I really wish 1PR = 1 commit with revision based diffs. Similar to gerrit.

dorian-graph

Another person has commented that you can do this, but it's a little known thing. git-spice automatically manages it for you too.

steveklabnik

It also doesn't work from forks.

k__

I often have "no changes" in my Codespaces, because I haven't committed then yet.

Would be nice, if Codespaces keeps the JJ change stored somewhere, so it isn't tied to the lifetime of the machine.

jffhn

Jujutsu - I like the name.

I often see programming as going MMA with data, until you get what you want out of it.

Using brute force algorithms is going berserk, vibe coding is spamming summons in hope they get the job done, etc.

az09mugen

Agreed, I'd just like to complement vibe coding feels like spamming retarded Mr Meeseeks hoping they get get the job done. It's _probabilistic programming_

abcd_f

A thing to learn from JJ's performance is that not everyone is cut out to direct Star Wars movies.

cadamsdotcom

It’s clear from multiple posts over years that jj has a better UX than plain git.

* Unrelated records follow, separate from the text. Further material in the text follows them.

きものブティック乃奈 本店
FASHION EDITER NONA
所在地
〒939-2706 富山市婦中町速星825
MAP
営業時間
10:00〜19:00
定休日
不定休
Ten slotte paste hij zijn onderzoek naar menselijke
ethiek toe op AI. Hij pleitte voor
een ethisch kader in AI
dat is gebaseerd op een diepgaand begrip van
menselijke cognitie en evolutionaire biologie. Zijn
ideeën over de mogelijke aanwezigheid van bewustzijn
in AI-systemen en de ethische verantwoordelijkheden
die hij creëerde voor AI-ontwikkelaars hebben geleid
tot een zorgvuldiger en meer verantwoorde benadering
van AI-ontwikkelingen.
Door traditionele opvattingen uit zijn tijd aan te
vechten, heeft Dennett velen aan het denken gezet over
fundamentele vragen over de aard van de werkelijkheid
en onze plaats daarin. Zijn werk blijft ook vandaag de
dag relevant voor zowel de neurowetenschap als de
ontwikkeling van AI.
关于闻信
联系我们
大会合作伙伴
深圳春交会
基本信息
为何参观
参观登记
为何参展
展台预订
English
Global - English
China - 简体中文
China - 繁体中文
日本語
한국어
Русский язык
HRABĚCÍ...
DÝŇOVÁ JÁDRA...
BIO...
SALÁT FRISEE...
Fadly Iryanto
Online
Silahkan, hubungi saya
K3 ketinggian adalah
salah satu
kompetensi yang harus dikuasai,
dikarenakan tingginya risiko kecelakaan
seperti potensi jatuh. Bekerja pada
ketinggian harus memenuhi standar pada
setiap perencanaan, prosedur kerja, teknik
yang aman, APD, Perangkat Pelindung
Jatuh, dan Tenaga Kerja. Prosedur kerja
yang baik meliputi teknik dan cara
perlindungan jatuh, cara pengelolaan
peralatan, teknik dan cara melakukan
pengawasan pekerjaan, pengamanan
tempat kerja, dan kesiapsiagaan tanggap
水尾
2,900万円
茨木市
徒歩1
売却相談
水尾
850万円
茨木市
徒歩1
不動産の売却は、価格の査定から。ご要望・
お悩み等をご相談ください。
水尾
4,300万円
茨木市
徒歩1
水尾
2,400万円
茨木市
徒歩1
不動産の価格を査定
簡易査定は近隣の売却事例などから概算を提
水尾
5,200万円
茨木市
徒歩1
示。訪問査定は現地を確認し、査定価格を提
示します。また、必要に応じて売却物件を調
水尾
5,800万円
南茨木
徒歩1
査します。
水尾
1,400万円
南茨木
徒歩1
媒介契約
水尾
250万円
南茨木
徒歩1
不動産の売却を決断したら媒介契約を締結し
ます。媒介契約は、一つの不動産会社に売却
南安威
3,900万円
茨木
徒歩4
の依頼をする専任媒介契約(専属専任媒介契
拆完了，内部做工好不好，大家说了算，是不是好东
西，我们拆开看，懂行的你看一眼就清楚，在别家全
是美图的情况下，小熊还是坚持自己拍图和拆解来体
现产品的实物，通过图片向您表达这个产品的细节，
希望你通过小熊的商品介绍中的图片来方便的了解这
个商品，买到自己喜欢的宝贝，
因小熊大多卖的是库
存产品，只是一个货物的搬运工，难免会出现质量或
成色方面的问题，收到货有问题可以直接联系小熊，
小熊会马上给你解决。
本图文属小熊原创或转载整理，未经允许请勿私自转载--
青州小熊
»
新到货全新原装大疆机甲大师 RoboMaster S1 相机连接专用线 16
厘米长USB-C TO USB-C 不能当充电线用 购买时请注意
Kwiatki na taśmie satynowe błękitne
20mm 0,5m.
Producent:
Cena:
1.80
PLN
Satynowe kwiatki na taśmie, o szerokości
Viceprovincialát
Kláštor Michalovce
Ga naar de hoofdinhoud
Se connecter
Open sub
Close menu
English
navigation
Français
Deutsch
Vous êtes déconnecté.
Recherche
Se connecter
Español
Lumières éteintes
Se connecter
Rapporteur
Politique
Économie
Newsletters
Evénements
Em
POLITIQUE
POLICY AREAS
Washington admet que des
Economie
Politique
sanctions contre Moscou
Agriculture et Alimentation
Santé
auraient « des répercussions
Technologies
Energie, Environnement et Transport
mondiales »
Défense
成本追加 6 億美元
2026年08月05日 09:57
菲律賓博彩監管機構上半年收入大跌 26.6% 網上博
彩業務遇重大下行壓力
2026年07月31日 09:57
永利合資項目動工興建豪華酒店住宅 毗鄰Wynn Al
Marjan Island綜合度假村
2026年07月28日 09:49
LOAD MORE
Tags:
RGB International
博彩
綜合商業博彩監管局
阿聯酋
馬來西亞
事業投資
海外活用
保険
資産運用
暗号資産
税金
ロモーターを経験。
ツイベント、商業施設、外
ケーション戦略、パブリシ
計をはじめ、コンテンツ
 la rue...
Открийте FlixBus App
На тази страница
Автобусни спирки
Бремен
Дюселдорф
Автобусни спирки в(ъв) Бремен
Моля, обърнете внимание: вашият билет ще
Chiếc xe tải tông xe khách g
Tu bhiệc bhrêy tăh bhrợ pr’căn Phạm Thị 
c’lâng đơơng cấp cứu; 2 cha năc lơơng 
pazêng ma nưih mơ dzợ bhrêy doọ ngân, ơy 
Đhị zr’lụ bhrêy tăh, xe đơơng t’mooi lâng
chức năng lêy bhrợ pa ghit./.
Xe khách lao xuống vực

Why not just merge it into git?

yowlingcat

Nice writeup -- had been wondering about how it compares to Git (and any killer features) from the perspective of someone who has used it for a while. Conflict markers seems like the biggest one to me -- rebase workflows between superficially divergent branches has always had sharp edges in Git. It's never impossible, but it's enough of a pain that I have wondered if there's a better way.

steveklabnik

For me, it's not so much that jj has any specific killer feature, it's that it has a fewer number of more orthogonal primitives. This means I can do more, with less. Simpler, but also more powerful, somehow.

In some ways, this means jj has less features than git. For example, jj doesn't have an index. But that's not because you can't do what the index does for you, the index is just a commit, like any other. This means you can bring to bear your full set of tools for working on commits to the index, rather than it being its own special feature. It also means that commands don't need certain "and do this to the index" flags, making them simpler overall, while retaining the same power.